Preheat the oven to 350° F. Line a 9x13 pan with parchment paper and then set aside.
Cream together the butter and granulated sugar, mixing until completely combined.
Add the egg, egg yolk and extracts. Mix until well combined.
Lastly, add the flour, powdered sugar, corn starch, baking powder and salt. Mix until a soft dough forms.
Press the dough into the prepared 9x13 pan.
Bake at 350° F for 25-35 minutes. The entire pan will rise slightly, and the top should no longer look wet. The top will be shiny and almost ‘flakey’. The center of the bars should pass the toothpick test when they are ready to come out of the oven.
Allow the cooke bars to cool completely before frosting.
Frosting
To make the frosting, use your stand mixer or electric hand mixer to cream the butter until smooth.
Alternate adding in 1/2 cup of powdered sugar and then just a tiny splash of heavy cream, mixing until the powdered sugar is completely mixed in with the butter.
Repeat this step until all of the powdered sugar has been added. Your frosting should stay thick throughout this process.

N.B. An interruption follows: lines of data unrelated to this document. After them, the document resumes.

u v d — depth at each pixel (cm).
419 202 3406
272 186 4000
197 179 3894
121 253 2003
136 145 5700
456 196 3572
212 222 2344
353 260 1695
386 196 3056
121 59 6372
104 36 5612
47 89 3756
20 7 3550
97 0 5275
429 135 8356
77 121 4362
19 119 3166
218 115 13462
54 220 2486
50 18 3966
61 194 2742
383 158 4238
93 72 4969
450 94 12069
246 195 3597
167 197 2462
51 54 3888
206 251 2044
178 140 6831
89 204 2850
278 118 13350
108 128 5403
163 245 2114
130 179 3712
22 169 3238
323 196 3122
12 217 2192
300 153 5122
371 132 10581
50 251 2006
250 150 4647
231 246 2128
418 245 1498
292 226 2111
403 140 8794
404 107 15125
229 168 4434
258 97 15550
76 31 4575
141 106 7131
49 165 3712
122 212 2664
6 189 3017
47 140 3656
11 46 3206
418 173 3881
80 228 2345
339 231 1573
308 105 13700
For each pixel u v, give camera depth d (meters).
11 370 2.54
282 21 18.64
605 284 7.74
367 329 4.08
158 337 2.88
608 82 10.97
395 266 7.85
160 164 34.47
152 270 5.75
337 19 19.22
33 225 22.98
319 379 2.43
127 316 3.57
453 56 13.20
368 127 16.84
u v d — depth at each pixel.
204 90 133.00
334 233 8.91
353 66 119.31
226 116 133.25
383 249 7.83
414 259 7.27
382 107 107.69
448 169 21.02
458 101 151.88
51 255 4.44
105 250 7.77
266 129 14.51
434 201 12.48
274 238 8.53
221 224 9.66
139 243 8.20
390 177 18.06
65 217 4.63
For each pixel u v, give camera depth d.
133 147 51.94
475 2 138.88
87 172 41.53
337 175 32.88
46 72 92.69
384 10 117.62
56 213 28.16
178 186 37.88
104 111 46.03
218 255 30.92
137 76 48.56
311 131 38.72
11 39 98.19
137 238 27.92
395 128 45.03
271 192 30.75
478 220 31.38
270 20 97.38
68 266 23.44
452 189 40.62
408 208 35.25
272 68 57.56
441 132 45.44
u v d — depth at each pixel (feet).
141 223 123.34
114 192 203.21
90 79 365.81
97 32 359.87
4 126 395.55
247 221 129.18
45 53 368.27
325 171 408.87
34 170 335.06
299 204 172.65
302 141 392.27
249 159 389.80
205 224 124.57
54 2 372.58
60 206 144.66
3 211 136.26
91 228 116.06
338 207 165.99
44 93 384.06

Mix in the vanilla extract and butter extract.
You can now slowly add more heavy cream to the mixture the thin the frosting to your desired consistency.
Use gel food coloring to dye the frosting your desired color.
Frost the cookie bars and immediately top with sprinkles.
Store in an airtight container for up to 4 days or in the freezer for up to 3 months.
Notes
*If you want to make these bars taste just like Crumbl Sugar Cookies, use almond extract instead of butter extract.